Bem, em um novo relatório de pesquisa do The New York Times, lemos que, em julho de 2023, altos funcionários da inteligência dos EUA informaram em particular alguns dos executivos mais poderosos da indústria de tecnologia sobre informações confidenciais relacionadas à China e a Taiwan.

Os EUA não podiam se dar ao luxo desse cenário.

Segundo informações, entre os presentes estavam o CEO da Apple, Tim Cook; o CEO da Nvidia, Jensen Huang; a CEO da AMD, Lisa Su; e o CEO da Qualcomm, Cristiano Amon.

Segundo o relatório, o diretor da CIA, William J. Burns, e a diretora de Inteligência Nacional, Avril Haines, informaram aos executivos que o aumento do poderio militar da China sugeria que Pequim poderia estar preparada para agir contra Taiwan em 2027.

E se isso não é novidade, os EUA sempre temeram esse cenário; o que foi novo foi a extensão em que o governo americano aumentou explicitamente esse risco para as empresas mais expostas a ele.

Taiwan produz aproximadamente 90% dos semicondutores mais avançados do mundo, principalmente através da Taiwan Semiconductor Manufacturing Company, ou TSMC. Um bloqueio ou invasão interromperia imediatamente as cadeias de suprimento globais de chips, com efeitos em cascata na eletrônica de consumo, infraestrutura de inteligência artificial, fabricação de automóveis e sistemas de defesa.

O contexto dessas reuniões informativas era a pressão do governo Biden para repatriar a produção de semicondutores por meio da Lei CHIPS, seguida pelo uso mais agressivo de tarifas (ou pela tentativa de uso, em todo caso) pelo governo Trump para forçar mudanças nas aquisições.
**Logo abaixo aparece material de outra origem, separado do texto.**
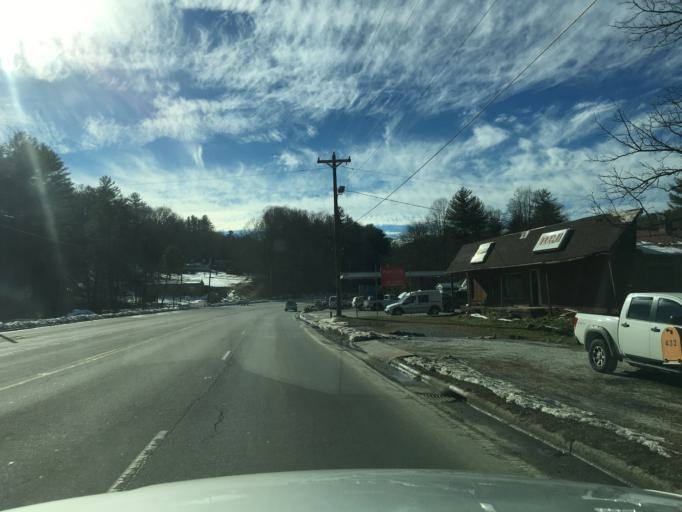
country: US
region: North Carolina
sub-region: Transylvania County
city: Brevard
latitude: 35.2225
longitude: -82.7434
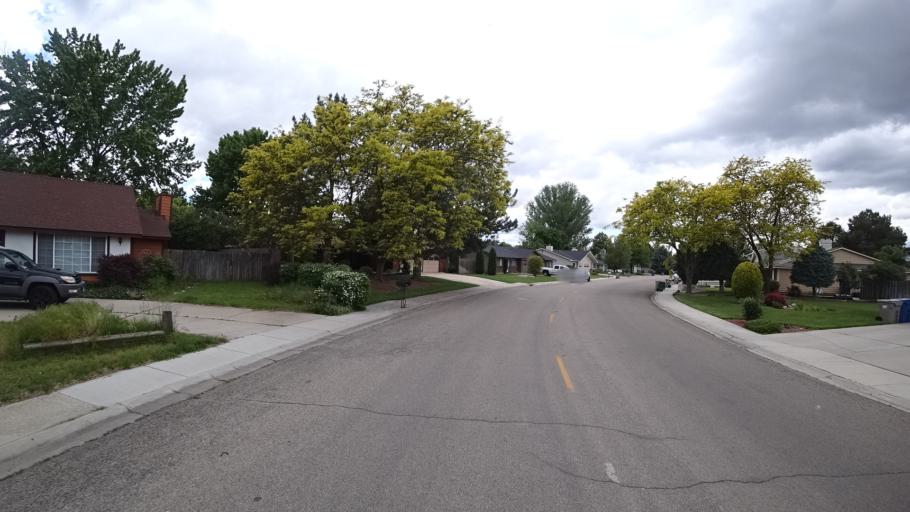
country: US
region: Idaho
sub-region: Ada County
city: Garden City
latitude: 43.6598
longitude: -116.2580
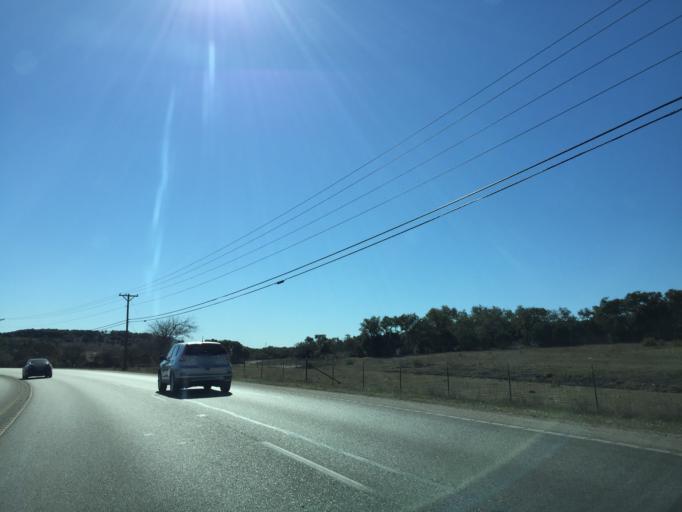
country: US
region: Texas
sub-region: Comal County
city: Canyon Lake
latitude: 29.7871
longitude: -98.3302
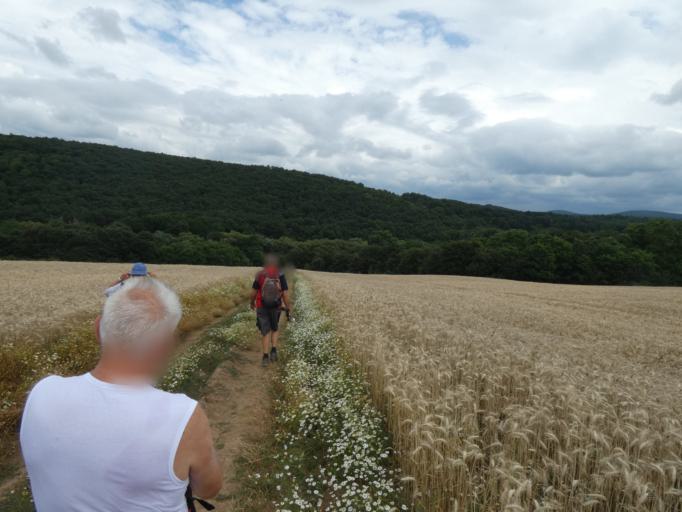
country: HU
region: Pest
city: Szob
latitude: 47.8357
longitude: 18.8922
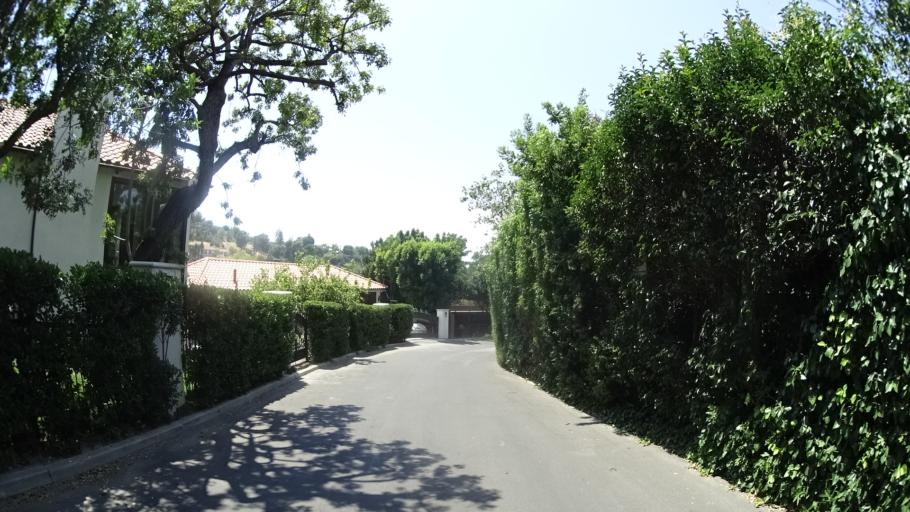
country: US
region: California
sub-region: Los Angeles County
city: Sherman Oaks
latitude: 34.1392
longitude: -118.4215
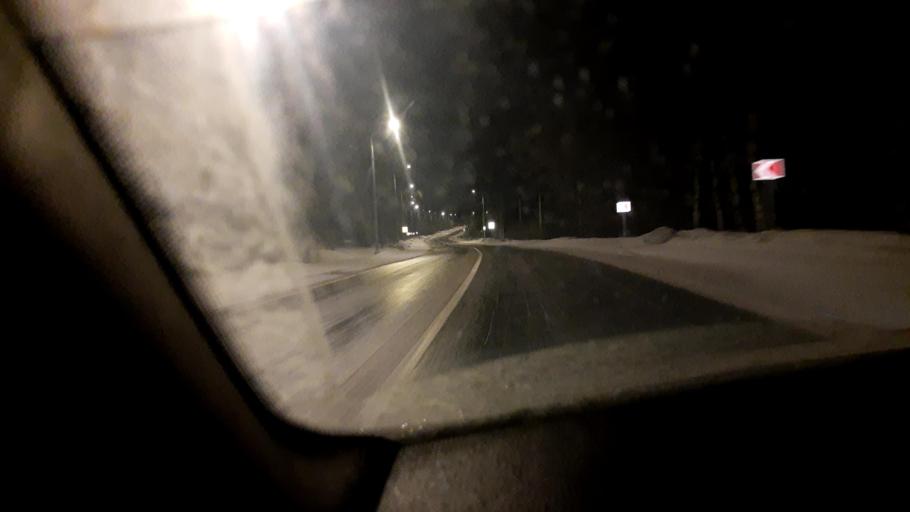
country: RU
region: Moskovskaya
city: Shemetovo
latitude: 56.5149
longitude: 38.1171
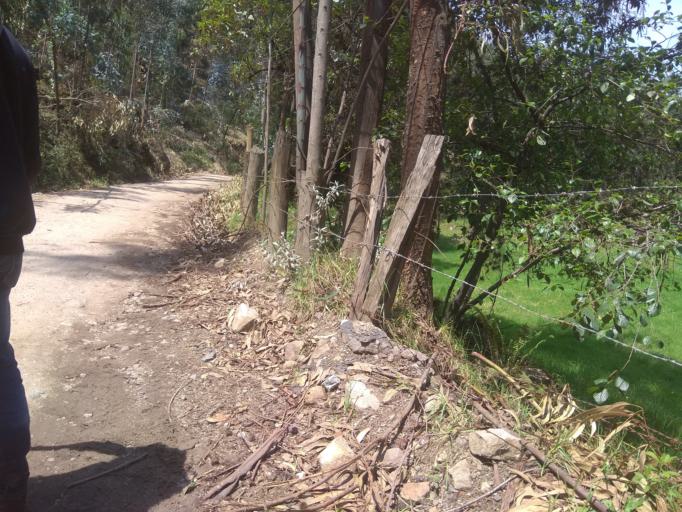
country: CO
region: Boyaca
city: Socha Viejo
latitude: 5.9787
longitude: -72.7234
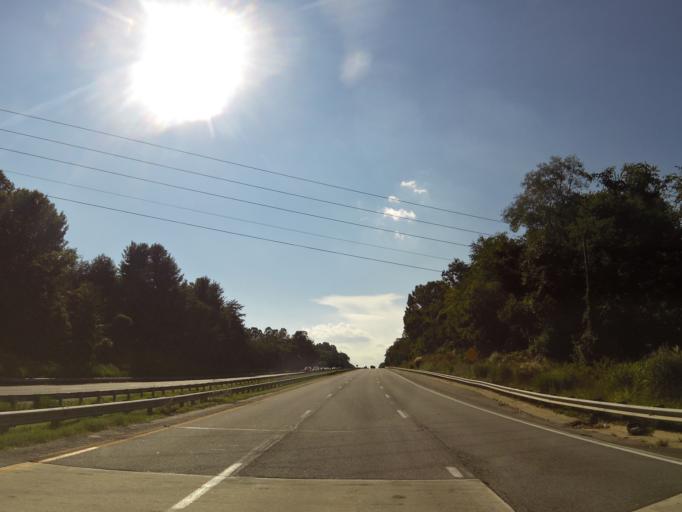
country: US
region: North Carolina
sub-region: Buncombe County
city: Biltmore Forest
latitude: 35.5567
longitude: -82.5222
Os alertas dos serviços de inteligência faziam parte de um esforço mais amplo para convencer as empresas de que o risco geopolítico não era mais teórico.
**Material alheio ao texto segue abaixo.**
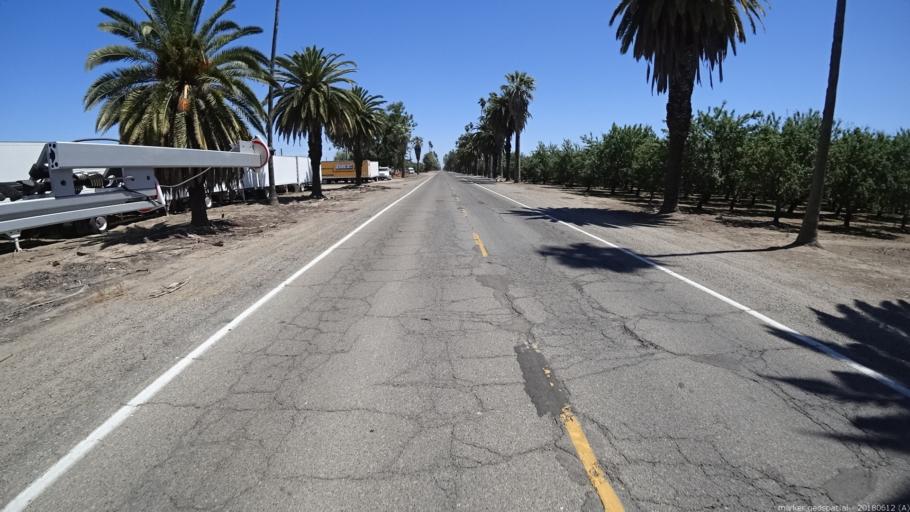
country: US
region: California
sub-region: Madera County
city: Chowchilla
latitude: 37.0599
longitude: -120.3176
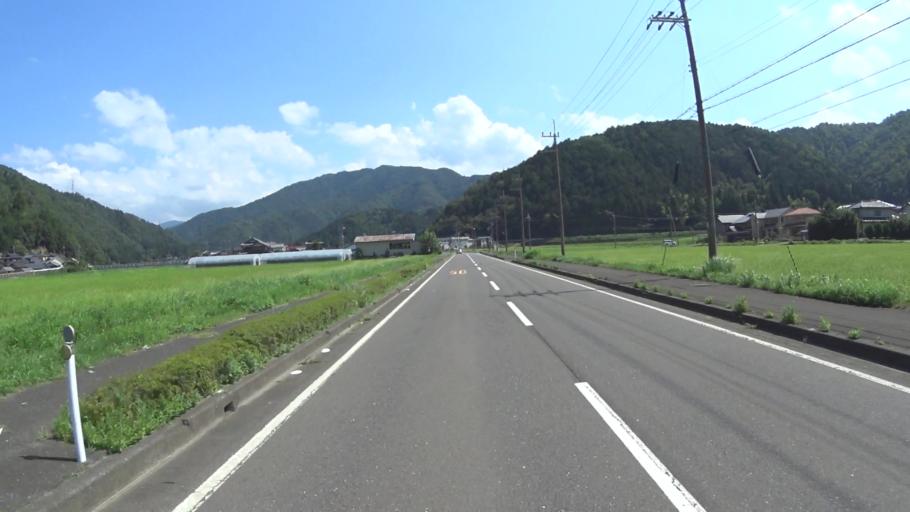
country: JP
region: Fukui
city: Obama
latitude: 35.4129
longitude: 135.6812
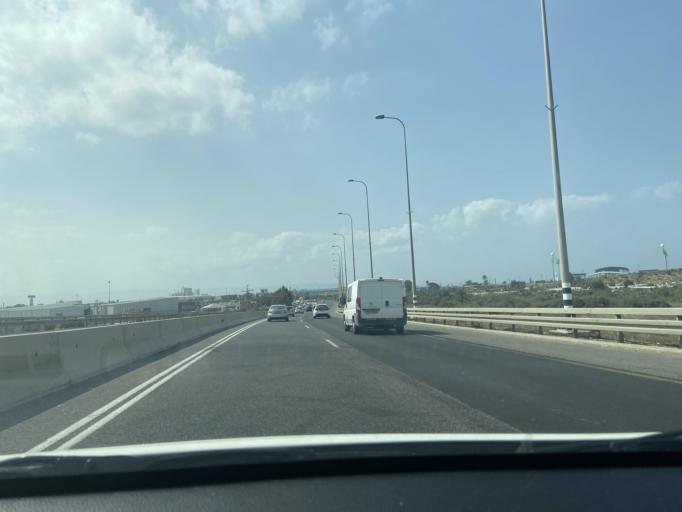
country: IL
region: Northern District
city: `Akko
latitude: 32.9102
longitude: 35.0943
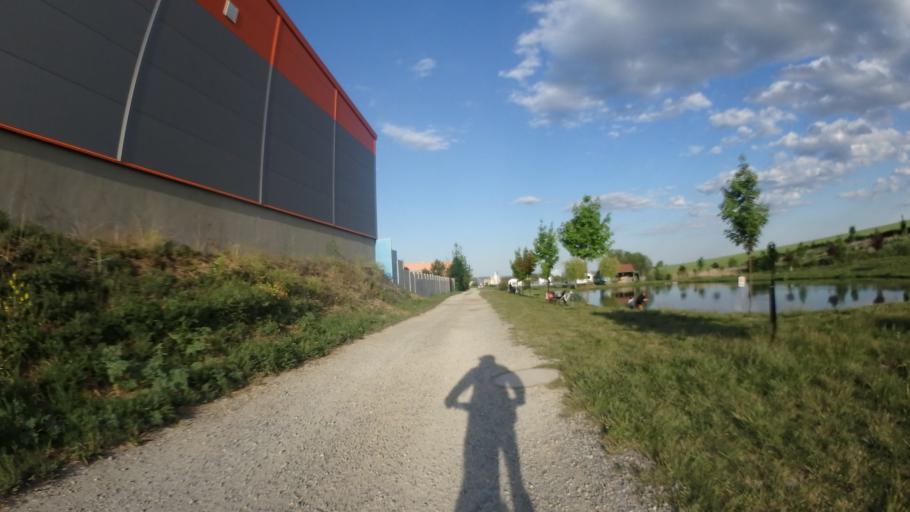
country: CZ
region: South Moravian
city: Moravany
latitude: 49.1436
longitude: 16.5902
A pesquisa destaca a frustração interna do governo devido ao fato de que os incentivos de mercado, por si só, não foram suficientes para reduzir significativamente a dependência de Taiwan. A criação de capacidade de ponta nos Estados Unidos provou ser dispendiosa e lenta.

Os Estados Unidos podem perder mais de 11% do seu PIB.

Mesmo nos casos em que novas fábricas estão sendo inauguradas no Arizona e no Texas, as capacidades avançadas de embalagem continuam concentradas em Taiwan, o que significa que alguns chips fabricados nos Estados Unidos ainda exigem etapas críticas de acabamento no exterior.

Para o setor tecnológico, a questão fundamental é simples, porém grave. Se Pequim agir contra Taiwan e conseguir interromper as exportações de semicondutores, o impacto econômico imediato provavelmente será maior do que o da crise financeira de 2008.

Um estudo encomendado pela indústria em 2022, citado no relatório, projetou uma queda de 11% no PIB dos EUA em um cenário de grave crise em Taiwan, e acredita-se que, com o boom da IA, o declínio poderá ser ainda maior.